Here is DAmbrosia's post about this gun. It's from the "Clint's Guns" at the top of this Forum.

The Good The Bad And The Ugly--1966

The Gun the that Blondy uses in The Good the Bad and the Ugly seems to be some sort of Super Modified Bad-Ass Gun; Pre-prototye Richards Conversion as seen below:

Blondie's modified 1851 Navy Colt with silver rattlesnake grips (See Above)




The earlier convertions still left the loading lever in place and did not have ejector rod prevalent to the Colt ‘73’s  The conversions started to add ejector rods around the same time colt came out with the Peacemaker, however many revolvers still had the intact  loading lever as well as none at all…
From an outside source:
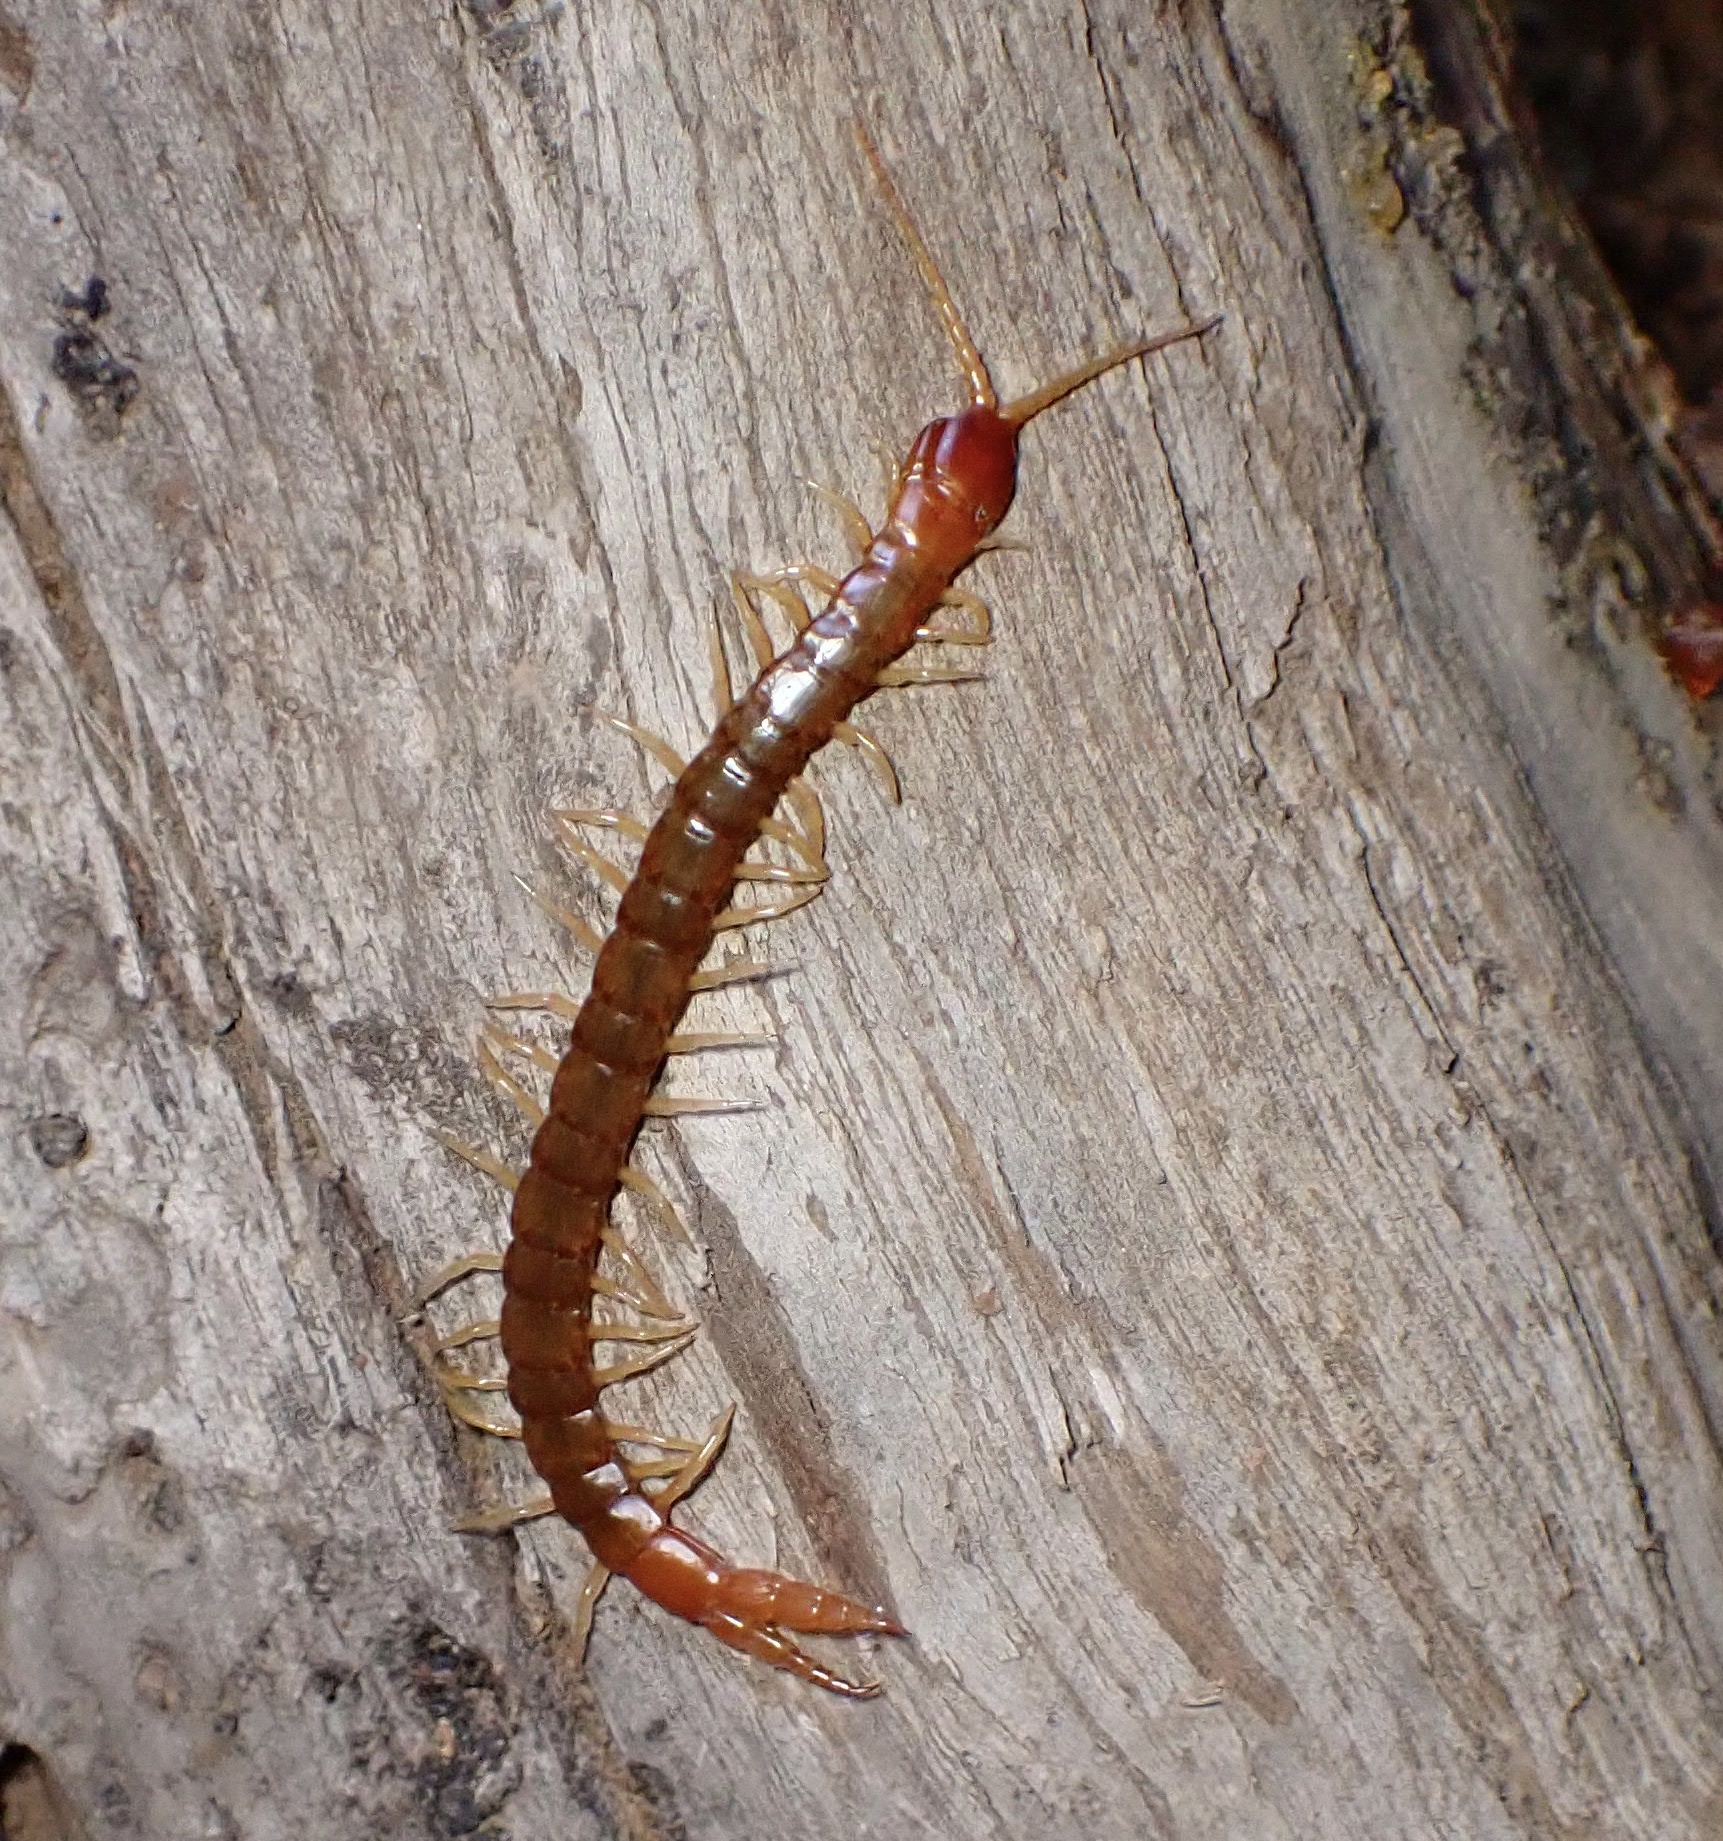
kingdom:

Although there were metallic cartridges during the Civil War (Smith and Wesson, .44 Henry Rimfire, .22 Short and .56-56 Spencer to name a few) Leone thought to put the barrel of an 1851 Colt Navy on the frame of an 1851 Navy that had been changed to the Richards-Mason cartridge conversion which didn't happen until 1871?  

1871 is when the breech loader patent held by Smith and Wesson ran out and companies could began to manufacture legally bore though cylinders.  

However who is to say that if you had enough money and knew the right gunsmith and had access to metallic cartridges, well,   Faster to reload and saves time - I suppose that was their reason. Even better, look at Lee Van Cleef's belt - you will see metallic cartridges in the loops, even though there are percussion caps on the cylinder of his revolver.